Enunciation of the word "irken" isn't entirely obvious to non-North Germanic
people. Well, to anybody who isn't Swedish I suppose.

It's pronounced like "eer:khen" where the colon marks stress. That is to say,
it's first a sound like the vowel in "eel", but combined with a rhotic sound,
which isn't found in English at all, and then simply "ken".

But I guess it's fine to say "irk" and then make it an ongoing type of thing
with -en, like "She irkens me." But it's not how I (the namegiver) pronounce
it.

Phonemically, it's something like [ɪr:kɛn].

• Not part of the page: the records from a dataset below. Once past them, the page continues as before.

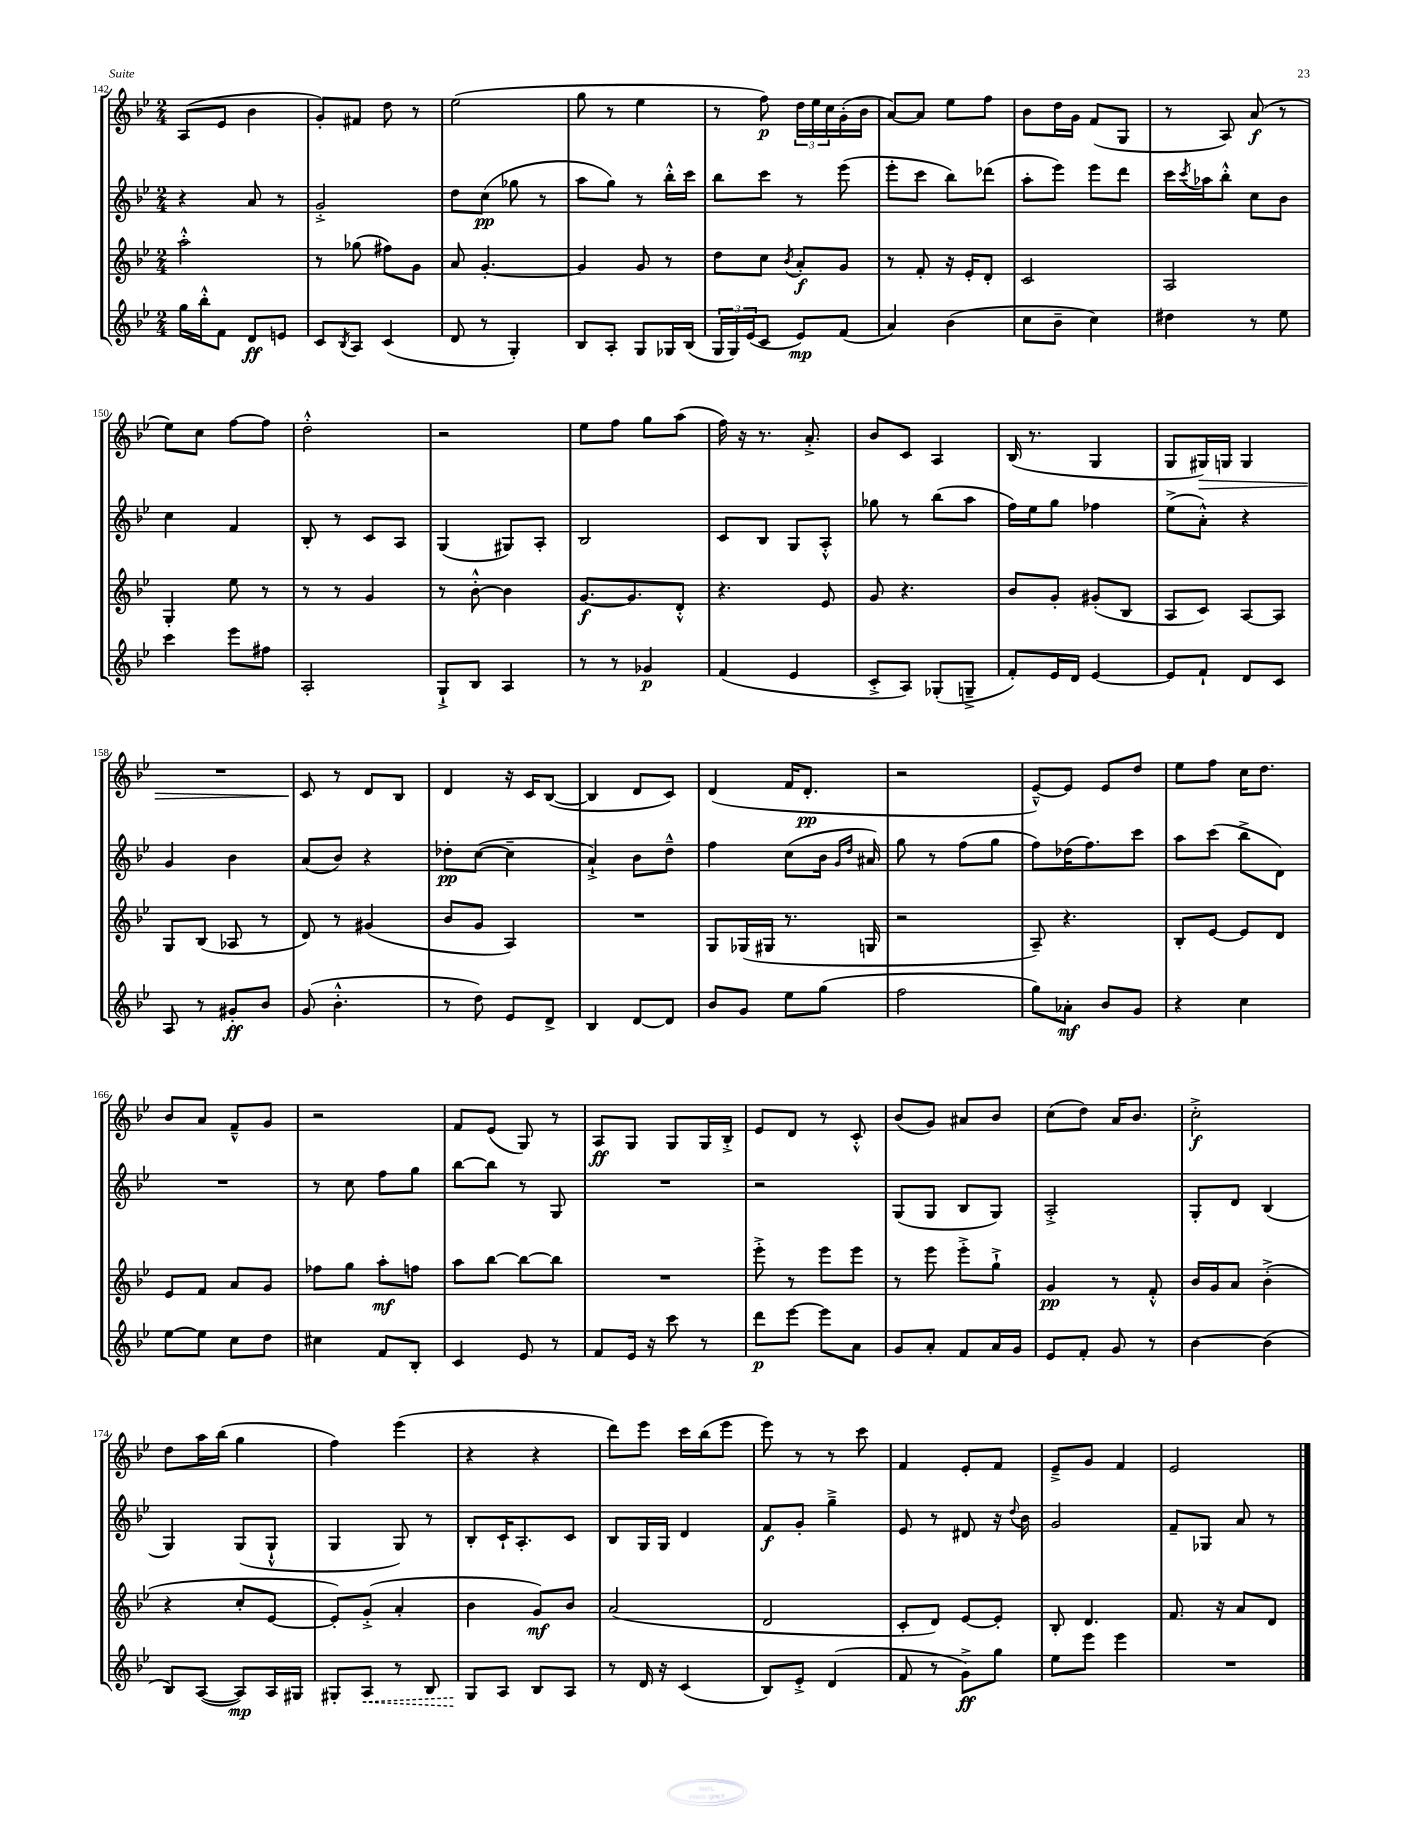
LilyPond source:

<<
\new StaffGroup <<
\new Staff = "s0" {
    \clef treble \key bes \major \numericTimeSignature \time 2/4
    a8( ees'8 bes'4 |
    g'8-.) fis'8 d''8 r8 |
    ees''2( |
    g''8 r8 ees''4 |
    r8 f''8\p) \tuplet 3/2 { d''16 ees''16 c''16 } g'16-.( bes'16 |
    a'8~) a'8 ees''8 f''8 |
    bes'8 d''16 g'16 f'8( g8 |
    r8 a8) a'8\f( r8 |
    ees''8) c''8 f''8~ f''8 |
    d''2-.-^ |
    r2 |
    ees''8 f''8 g''8 a''8( |
    f''16) r16 r8. a'8.-.-> |
    bes'8 c'8 a4 |
    bes16( r8. g4 |
    g8 gis16\>) g16 g4 |
    R2 |
    c'8\! r8 d'8 bes8 |
    d'4 r16 c'16 bes8~( |
    bes4 d'8 c'8) |
    d'4( f'16 d'8.-.\pp |
    r2 |
    ees'8~---^) ees'8 ees'8 d''8 |
    ees''8 f''8 c''16 d''8. |
    bes'8 a'8 f'8---^ g'8 |
    r2 |
    f'8 ees'8( g8) r8 |
    a8\ff g8 g8 g16 bes16-.-> |
    ees'8 d'8 r8 c'8-.-^ |
    bes'8( g'8) ais'8 bes'8 |
    c''8( d''8) a'16 bes'8. |
    c''2-.->\f |
    d''8 a''16 bes''16( g''4 |
    f''4) ees'''4( |
    r4 r4 |
    d'''8) ees'''8 c'''16 bes''16( ees'''8 |
    ees'''8) r8 r8 c'''8 |
    f'4 ees'8-. f'8 |
    ees'8---> g'8 f'4 |
    ees'2 \bar "|." |
}
\new Staff = "s1" {
    \clef treble \key bes \major \numericTimeSignature \time 2/4
    r4 a'8 r8 |
    g'2-.-> |
    d''8 c''8\pp( ges''8 r8 |
    a''8 g''8) r8 bes''16-.-^ c'''16 |
    bes''8 c'''8 r8 ees'''8( |
    ees'''8-. c'''8 bes''8) des'''8( |
    a''8-. ees'''8) ees'''8 d'''8 |
    c'''16 \acciaccatura { c'''8 } aes''16 bes''8-.-^ c''8 bes'8 |
    c''4 f'4 |
    bes8-. r8 c'8 a8 |
    g4( gis8) a8-. |
    bes2 |
    c'8 bes8 g8 a8-.-^ |
    ges''8 r8 bes''8( a''8 |
    f''16) ees''16 g''8 fes''4 |
    ees''8->( a'8-.-^) r4 |
    g'4 bes'4 |
    a'8( bes'8) r4 |
    des''8-.\pp c''8~( c''4-- |
    a'4-!->) bes'8 d''8---^ |
    f''4 c''8( bes'16 \grace { g'16 d''16 } ais'16) |
    g''8 r8 f''8( g''8 |
    f''8) des''16( f''8.) c'''8 |
    a''8 c'''8( bes''8-> d'8) |
    R2 |
    r8 c''8 f''8 g''8 |
    bes''8~ bes''8 r8 g8 |
    R2 |
    r2 |
    g8( g8 bes8 g8) |
    a2-.-> |
    g8-. d'8 bes4( |
    g4) g8( g8-!-^ |
    g4 g8) r8 |
    bes8-. c'16-! a8.-. c'8 |
    bes8 g16 g16 d'4 |
    f'8\f g'8-. g''4---> |
    ees'8 r8 dis'8 r16 \appoggiatura { d''8 } bes'16 |
    g'2 |
    f'8-- ges8 a'8 r8 \bar "|." |
}
\new Staff = "s2" {
    \clef treble \key bes \major \numericTimeSignature \time 2/4
    a''2-.-^ |
    r8 ges''8( fis''8) g'8 |
    a'8 g'4.~-. |
    g'4 g'8 r8 |
    d''8 c''8 \acciaccatura { bes'8 } a'8-.\f g'8 |
    r8 f'8-. r16 ees'16-. d'8-. |
    c'2 |
    a2 |
    g4-. ees''8 r8 |
    r8 r8 g'4 |
    r8 bes'8~-.-^ bes'4 |
    g'8.~\f g'8. d'8-.-^ |
    r4. ees'8 |
    g'8 r4. |
    bes'8 g'8-. gis'8-.( bes8 |
    a8 c'8) a8~ a8 |
    g8 bes8( aes8 r8 |
    d'8) r8 gis'4( |
    bes'8 g'8 a4) |
    R2 |
    g8 ges16( gis16 r8. g16 |
    r2 |
    a8--) r4. |
    bes8-. ees'8~ ees'8 d'8 |
    ees'8 f'8 a'8 g'8 |
    fes''8 g''8 a''8-.\mf f''8 |
    a''8 bes''8~ bes''8~ bes''8 |
    R2 |
    ees'''8-.-> r8 ees'''8 ees'''8 |
    r8 ees'''8 ees'''8-.-> g''8-!-> |
    g'4\pp r8 f'8-.-^ |
    bes'16 g'16 a'8 bes'4-.->( |
    r4 c''8-. ees'8~ |
    ees'8-.) g'8-.->( a'4-. |
    bes'4 g'8\mf) bes'8 |
    a'2( |
    d'2 |
    c'8-. d'8) ees'8~ ees'8-. |
    bes8-. d'4. |
    f'8. r16 a'8 d'8 \bar "|." |
}
\new Staff = "s3" {
    \clef treble \key bes \major \numericTimeSignature \time 2/4
    g''16 bes''16-.-^ f'8 d'8\ff e'8 |
    c'8 \acciaccatura { bes8 } a8 c'4( |
    d'8 r8 g4-.) |
    bes8 a8-. g8 ges16 bes16( |
    \tuplet 3/2 { g16 g16) ees'16( } c'8 ees'8\mp) f'8( |
    a'4) bes'4( |
    c''8 bes'8-- c''4) |
    dis''4 r8 ees''8 |
    c'''4 ees'''8 fis''8 |
    a2-. |
    g8-!-> bes8 a4 |
    r8 r8 ges'4\p |
    f'4( ees'4 |
    c'8-.-> a8) ges8-.( g8---> |
    f'8-.) ees'16 d'16 ees'4~ |
    ees'8 f'8-! d'8 c'8 |
    a8 r8 gis'8-.\ff bes'8 |
    g'8( bes'4.-.-^ |
    r8 d''8) ees'8 d'8-> |
    bes4 d'8~ d'8 |
    bes'8 g'8 ees''8 g''8( |
    f''2 |
    g''8) aes'8-.\mf bes'8 g'8 |
    r4 c''4 |
    ees''8~ ees''8 c''8 d''8 |
    cis''4 f'8 bes8-. |
    c'4 ees'8 r8 |
    f'8 ees'16 r16 c'''8 r8 |
    d'''8\p ees'''8~ ees'''8 a'8 |
    g'8 a'8-. f'8 a'16 g'16 |
    ees'8 f'8-. g'8 r8 |
    bes'4~ bes'4( |
    bes8) a8~( a8\mp) a16 gis16 |
    gis8-. \once \override Hairpin.style = #'dashed-line a8\< r8 bes8 |
    g8\! a8 bes8 a8 |
    r8 d'16 r16 c'4( |
    bes8) ees'8-.-> d'4( |
    f'8 r8 g'8->\ff) g''8 |
    ees''8 ees'''8 ees'''4 |
    R2 \bar "|." |
}
>>
>>
\layout { \context { \Score currentBarNumber = #142 } }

Architechturally, irken is mostly mixin-based. Though only to the extent that
it makes sense.

The base connection is built strictly built upon the parser and the nicks
module, both of which are sort of core to irken. Basest of them all is actually
nicks, because it handles the parsing of masks as well.

    +--------+-------+
    | parser | nicks |
    +--------+-------+
    |      base      |
    +----------------+

Beyond that, there are mixins for various things, all of which hook into the
comand-receive and command-send chains of methods.

The basic chain of calls is:

    run -> io.receive -> consume -> parse_line -> recv_cmd

As obvious, it's Connection.recv_cmd which triggers the rest of the system
beyond simple network reads.

In almost every actual use of irken, the dispatching system will be present.
The dispatcher is a fairly simple construction which calls registered methods.

The dispatcher is hooked into the chain by subclassing the connection, and
mixing in the dispatch mixin. All the mixin in itself does is trigger the
dispatching machinery whenever an IRC command is received.

The encoding mixin decodes and encodes the IRC data, and hooks into both
recv_cmd and send_cmd. Obviously you'd want to have the encoding mixin
trigger before the dispatch mixin, and some code might even rely on it.

Having a mixin structure does not imply not having dependencies between the
mixins. For example, the CTCP mixin requires the dispatch mixin.